Em 1975, mudou-se para o Rio de Janeiro. Montou ‘Titus Andronicus’, de William Shakespeare, para tratar da violência do jogo de poder. Sua estética já caminhava nessa época para a junção do teatro épico com o de variedades. Em 1978, com o fim do Grupo Pão e Circo, dirige ‘A Ópera do Malandro’, de Chico Buarque. Depois, veio ‘O Percevejo’, de Vladímir Maiakovski, que lhe rendeu o Troféu Mambembe de melhor diretor de 1981. Em seguida, dirigiu ‘Leonce e Lena’, de Georg Büchner, e, em 1984, ’ O Califa da Rua do Sabão’, vaudeville de Artur Azevedo.
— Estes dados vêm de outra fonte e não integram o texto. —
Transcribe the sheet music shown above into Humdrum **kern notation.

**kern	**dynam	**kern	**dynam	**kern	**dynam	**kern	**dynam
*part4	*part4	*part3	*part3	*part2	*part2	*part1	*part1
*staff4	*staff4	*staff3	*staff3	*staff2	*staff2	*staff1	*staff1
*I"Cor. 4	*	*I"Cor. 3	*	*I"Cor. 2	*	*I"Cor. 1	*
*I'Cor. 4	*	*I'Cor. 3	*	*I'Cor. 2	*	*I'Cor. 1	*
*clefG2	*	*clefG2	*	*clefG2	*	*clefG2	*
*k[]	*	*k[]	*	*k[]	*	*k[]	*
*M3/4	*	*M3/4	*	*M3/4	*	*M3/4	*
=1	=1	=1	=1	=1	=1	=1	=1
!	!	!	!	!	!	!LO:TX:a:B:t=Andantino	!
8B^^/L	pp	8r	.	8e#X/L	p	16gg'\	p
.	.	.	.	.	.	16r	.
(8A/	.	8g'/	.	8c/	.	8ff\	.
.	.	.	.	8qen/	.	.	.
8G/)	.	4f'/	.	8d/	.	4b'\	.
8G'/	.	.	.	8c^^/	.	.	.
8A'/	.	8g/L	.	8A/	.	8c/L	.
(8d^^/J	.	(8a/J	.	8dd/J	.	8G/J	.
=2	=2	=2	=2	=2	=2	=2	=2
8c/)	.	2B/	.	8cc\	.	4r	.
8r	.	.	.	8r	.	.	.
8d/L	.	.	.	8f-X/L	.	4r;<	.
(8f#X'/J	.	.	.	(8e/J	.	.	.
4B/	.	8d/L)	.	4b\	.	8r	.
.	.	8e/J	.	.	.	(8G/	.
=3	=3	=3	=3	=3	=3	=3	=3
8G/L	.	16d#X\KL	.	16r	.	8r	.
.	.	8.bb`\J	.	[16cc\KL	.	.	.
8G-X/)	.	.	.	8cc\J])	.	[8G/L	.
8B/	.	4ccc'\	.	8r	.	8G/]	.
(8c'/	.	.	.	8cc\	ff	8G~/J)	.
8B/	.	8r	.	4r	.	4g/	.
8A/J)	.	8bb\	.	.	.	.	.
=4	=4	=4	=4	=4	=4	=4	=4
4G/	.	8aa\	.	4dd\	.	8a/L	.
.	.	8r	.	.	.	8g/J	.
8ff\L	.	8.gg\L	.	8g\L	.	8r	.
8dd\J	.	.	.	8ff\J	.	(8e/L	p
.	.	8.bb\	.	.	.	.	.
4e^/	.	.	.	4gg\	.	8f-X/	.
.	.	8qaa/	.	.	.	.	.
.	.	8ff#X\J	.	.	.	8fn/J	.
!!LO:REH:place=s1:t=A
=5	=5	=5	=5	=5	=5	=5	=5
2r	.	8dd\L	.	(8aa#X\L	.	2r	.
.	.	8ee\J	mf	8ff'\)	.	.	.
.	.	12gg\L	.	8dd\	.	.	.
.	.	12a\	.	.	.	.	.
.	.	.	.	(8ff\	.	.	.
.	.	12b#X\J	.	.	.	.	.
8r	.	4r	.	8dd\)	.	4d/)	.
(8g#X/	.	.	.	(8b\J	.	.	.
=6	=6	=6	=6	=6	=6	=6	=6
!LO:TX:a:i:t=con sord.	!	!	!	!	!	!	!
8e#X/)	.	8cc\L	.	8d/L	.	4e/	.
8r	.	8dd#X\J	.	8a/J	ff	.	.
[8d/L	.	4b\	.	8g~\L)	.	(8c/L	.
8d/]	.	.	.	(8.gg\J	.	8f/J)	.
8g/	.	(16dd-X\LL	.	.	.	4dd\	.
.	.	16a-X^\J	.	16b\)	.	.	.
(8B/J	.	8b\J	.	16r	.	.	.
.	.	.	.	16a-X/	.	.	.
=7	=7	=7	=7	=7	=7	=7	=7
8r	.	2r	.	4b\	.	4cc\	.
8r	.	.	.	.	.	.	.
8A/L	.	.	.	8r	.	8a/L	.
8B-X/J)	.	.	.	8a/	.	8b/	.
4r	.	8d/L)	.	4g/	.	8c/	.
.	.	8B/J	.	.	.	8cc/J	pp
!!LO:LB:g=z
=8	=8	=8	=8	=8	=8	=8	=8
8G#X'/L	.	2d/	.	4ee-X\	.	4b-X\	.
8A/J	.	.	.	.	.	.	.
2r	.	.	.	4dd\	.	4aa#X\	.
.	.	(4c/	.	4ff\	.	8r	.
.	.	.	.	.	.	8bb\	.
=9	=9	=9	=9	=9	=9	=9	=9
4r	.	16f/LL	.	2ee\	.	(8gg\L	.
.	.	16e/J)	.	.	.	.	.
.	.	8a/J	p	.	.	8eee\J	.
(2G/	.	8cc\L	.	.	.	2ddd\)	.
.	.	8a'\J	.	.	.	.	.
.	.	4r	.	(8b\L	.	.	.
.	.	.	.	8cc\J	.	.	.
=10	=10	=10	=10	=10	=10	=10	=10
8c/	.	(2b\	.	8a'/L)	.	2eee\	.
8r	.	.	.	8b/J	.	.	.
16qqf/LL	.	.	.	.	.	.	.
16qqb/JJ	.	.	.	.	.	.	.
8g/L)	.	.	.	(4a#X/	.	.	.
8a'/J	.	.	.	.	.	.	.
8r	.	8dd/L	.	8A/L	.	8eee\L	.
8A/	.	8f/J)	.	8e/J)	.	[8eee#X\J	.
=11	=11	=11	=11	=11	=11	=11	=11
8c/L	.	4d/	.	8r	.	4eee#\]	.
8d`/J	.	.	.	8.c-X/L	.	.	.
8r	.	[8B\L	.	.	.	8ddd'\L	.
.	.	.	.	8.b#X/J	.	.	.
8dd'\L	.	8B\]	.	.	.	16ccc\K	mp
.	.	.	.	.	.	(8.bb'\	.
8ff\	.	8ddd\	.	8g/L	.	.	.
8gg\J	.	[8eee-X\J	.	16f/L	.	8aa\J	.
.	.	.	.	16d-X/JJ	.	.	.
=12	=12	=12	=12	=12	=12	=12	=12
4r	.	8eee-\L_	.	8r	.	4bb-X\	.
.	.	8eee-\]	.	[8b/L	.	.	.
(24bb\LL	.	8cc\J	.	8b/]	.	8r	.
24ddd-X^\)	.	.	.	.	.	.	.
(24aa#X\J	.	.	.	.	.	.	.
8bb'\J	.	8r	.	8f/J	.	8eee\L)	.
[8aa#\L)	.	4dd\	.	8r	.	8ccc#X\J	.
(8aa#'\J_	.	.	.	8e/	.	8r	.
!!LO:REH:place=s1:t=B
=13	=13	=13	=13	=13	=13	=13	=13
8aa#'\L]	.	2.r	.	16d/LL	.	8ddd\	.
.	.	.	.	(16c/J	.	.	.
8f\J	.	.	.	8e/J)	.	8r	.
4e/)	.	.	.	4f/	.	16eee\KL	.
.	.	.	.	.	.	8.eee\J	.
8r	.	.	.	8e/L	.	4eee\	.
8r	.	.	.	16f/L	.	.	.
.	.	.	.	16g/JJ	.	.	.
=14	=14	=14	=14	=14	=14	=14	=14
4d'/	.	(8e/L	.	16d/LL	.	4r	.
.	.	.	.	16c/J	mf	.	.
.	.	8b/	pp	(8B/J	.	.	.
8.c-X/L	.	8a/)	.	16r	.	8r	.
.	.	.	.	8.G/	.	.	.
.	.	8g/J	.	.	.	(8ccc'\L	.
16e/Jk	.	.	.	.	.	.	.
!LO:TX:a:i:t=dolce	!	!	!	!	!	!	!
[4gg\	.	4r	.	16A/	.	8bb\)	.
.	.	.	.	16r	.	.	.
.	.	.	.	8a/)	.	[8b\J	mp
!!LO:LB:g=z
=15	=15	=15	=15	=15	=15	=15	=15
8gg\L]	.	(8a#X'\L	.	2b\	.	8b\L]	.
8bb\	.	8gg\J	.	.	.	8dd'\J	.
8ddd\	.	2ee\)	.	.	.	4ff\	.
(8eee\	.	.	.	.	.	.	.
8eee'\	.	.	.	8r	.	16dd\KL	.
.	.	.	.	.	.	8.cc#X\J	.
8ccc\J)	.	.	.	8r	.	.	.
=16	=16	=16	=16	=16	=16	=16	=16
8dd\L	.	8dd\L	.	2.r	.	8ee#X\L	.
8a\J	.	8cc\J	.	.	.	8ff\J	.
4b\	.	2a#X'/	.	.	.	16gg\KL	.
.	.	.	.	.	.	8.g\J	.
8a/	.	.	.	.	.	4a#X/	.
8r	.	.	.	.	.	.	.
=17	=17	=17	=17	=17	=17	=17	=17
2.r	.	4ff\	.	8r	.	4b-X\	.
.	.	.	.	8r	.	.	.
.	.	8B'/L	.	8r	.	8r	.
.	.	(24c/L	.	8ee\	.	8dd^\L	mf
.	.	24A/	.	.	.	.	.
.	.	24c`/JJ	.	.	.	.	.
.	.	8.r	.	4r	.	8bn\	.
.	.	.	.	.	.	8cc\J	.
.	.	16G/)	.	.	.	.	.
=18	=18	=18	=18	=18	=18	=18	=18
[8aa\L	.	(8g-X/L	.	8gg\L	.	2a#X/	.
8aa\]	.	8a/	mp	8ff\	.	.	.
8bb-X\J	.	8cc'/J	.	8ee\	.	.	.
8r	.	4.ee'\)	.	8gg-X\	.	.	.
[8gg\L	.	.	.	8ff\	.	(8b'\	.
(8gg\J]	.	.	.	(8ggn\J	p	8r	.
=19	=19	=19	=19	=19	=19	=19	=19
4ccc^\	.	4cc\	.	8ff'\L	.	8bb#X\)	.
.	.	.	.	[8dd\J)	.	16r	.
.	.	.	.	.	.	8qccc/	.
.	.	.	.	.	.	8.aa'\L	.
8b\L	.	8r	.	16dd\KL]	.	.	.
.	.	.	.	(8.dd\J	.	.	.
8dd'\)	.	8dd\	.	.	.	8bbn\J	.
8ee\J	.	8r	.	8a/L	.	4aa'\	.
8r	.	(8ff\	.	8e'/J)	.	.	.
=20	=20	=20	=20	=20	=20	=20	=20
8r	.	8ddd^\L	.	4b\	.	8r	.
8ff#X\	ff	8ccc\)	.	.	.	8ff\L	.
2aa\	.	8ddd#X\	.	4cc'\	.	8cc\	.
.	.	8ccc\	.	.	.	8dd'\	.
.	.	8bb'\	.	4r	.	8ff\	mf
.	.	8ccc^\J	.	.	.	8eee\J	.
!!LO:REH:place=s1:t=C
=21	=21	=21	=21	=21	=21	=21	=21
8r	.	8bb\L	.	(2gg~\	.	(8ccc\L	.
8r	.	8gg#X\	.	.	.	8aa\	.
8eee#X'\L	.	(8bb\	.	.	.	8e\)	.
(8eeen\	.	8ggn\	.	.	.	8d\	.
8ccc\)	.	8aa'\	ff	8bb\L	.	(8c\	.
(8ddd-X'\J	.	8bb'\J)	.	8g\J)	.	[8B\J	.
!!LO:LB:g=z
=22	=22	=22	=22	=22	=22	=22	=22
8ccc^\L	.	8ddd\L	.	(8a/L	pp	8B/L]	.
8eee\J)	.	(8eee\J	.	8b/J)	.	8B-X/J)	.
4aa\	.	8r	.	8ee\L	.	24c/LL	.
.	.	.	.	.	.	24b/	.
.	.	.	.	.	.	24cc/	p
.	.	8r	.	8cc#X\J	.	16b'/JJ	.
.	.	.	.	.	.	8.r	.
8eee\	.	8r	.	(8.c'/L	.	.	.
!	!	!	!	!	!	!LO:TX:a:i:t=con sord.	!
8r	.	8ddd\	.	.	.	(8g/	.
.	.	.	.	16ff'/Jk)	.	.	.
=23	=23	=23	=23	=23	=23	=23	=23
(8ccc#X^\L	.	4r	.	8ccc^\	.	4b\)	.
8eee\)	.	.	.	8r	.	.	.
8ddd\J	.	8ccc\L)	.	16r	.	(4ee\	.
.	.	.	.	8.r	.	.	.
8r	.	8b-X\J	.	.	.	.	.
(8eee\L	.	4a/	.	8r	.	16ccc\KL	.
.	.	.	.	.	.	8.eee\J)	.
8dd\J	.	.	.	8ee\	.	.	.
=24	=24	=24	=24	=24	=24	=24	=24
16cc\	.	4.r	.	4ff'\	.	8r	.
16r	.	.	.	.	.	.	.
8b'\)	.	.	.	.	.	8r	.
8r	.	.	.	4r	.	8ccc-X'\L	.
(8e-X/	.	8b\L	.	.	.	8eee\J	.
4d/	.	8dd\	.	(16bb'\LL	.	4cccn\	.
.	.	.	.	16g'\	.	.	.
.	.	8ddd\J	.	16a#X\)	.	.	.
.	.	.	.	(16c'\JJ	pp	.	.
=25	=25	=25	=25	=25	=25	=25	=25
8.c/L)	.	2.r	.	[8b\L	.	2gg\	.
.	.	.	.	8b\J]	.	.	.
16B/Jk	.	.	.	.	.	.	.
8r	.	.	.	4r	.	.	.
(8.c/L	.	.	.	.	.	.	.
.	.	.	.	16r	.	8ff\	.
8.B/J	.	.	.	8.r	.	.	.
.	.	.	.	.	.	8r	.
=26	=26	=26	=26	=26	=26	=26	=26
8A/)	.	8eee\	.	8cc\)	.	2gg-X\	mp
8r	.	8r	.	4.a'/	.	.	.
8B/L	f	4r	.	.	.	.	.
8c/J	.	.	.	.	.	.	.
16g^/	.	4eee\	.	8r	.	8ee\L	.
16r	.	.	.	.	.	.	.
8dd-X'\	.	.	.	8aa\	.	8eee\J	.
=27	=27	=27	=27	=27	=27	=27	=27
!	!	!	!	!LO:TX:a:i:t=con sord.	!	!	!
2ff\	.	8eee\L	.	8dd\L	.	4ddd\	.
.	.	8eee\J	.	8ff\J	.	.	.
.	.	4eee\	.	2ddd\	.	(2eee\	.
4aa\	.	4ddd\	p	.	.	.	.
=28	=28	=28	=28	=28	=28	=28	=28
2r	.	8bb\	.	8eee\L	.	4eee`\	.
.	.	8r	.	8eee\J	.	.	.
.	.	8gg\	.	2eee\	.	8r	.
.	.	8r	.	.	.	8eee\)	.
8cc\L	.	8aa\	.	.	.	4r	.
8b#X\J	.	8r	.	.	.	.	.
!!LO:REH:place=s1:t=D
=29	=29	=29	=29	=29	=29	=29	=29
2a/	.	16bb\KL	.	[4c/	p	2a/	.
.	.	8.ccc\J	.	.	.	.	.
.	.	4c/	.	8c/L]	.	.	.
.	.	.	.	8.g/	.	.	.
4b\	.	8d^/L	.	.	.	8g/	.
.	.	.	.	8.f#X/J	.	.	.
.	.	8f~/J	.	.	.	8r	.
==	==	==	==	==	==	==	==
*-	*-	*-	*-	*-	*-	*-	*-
Começa a pesquisar arquivos de música e descobre letras e partituras que vão aparecer nos espetáculos Theatro Musical Brazileiro – Parte I (1860/1914) – que lhe rende o Troféu Mambembe de melhor diretor – 1985; Ataca, Felipe!, de Artur Azevedo, 1986, e Theatro Musical Brazileiro – Parte II (1914/1945), premiado com o Mambembe e com o Molière, 1987. Seus parceiros nessa época são a atriz Vera Holtz e o diretor musical Luiz Antônio Barcos.
Luis também foi professor Casa das Artes de Laranjeiras, CAL, e na Universidade do Rio de Janeiro, Uni-Rio.